▶ [RECORDS]:
:::::

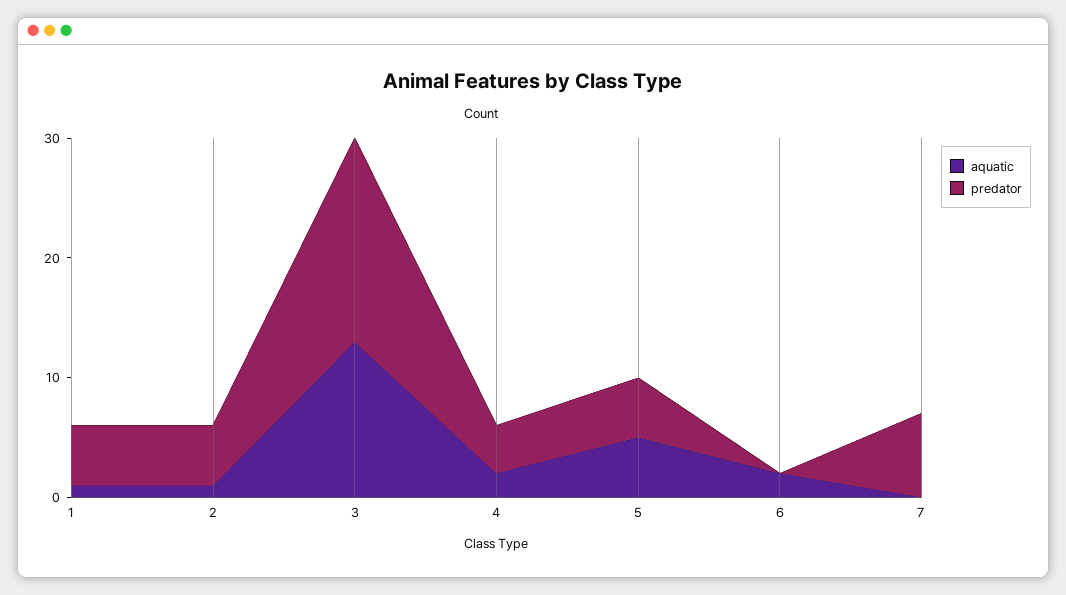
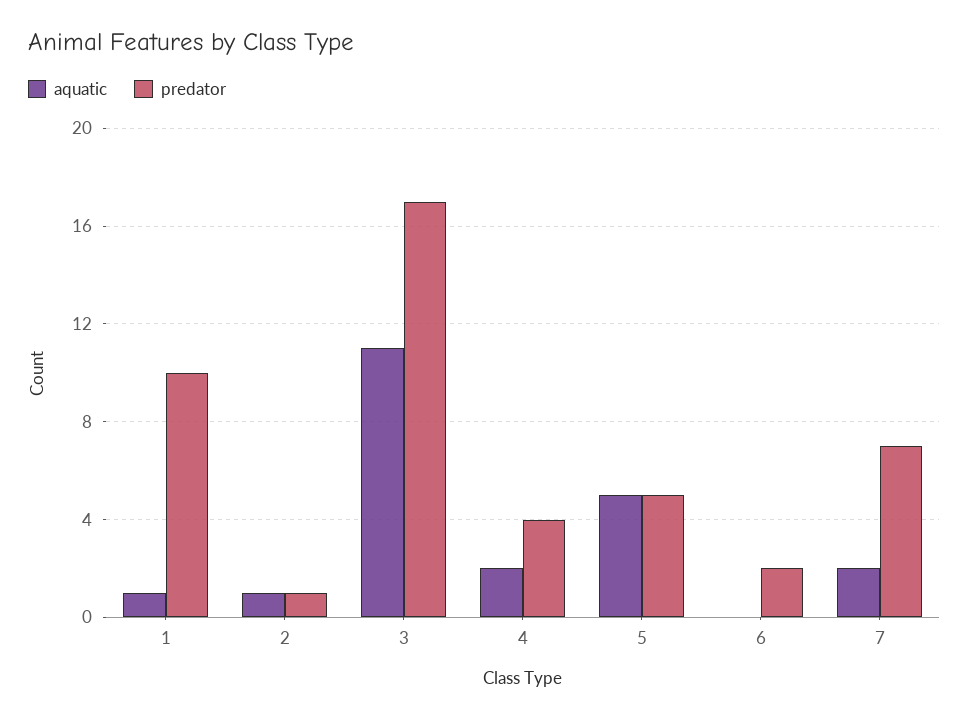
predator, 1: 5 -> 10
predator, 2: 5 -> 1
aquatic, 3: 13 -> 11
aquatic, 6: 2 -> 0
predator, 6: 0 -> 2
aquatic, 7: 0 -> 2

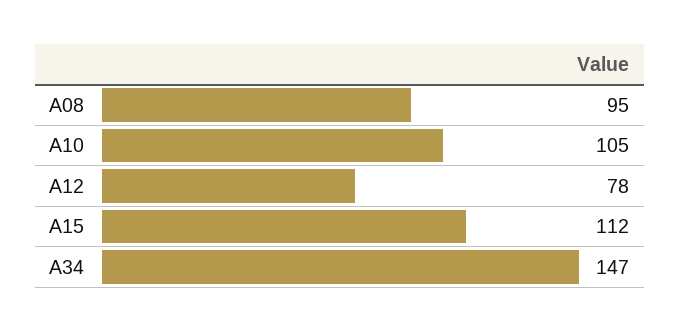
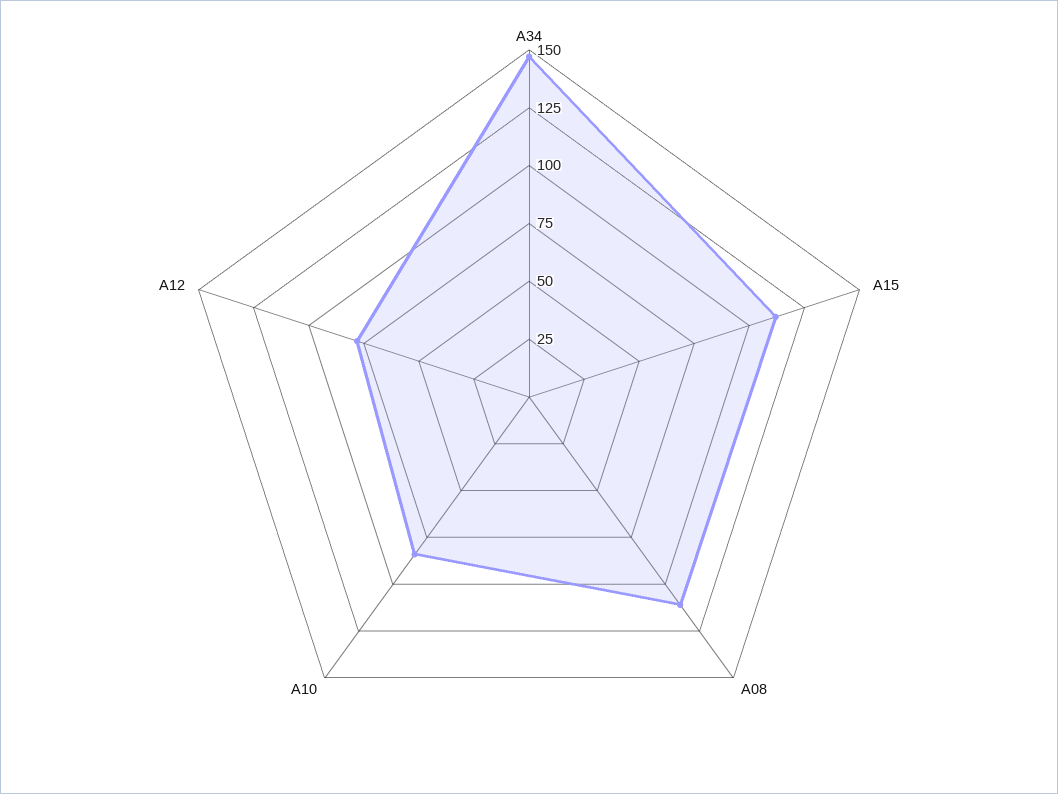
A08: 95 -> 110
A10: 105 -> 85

:::::

▶ [YOUR GOAL]:
Please set the records down again exactly as written. The pictures should not be included.

▶ [TASK SOLUTION]:
predator, 1: 5 -> 10
predator, 2: 5 -> 1
aquatic, 3: 13 -> 11
aquatic, 6: 2 -> 0
predator, 6: 0 -> 2
aquatic, 7: 0 -> 2

A08: 95 -> 110
A10: 105 -> 85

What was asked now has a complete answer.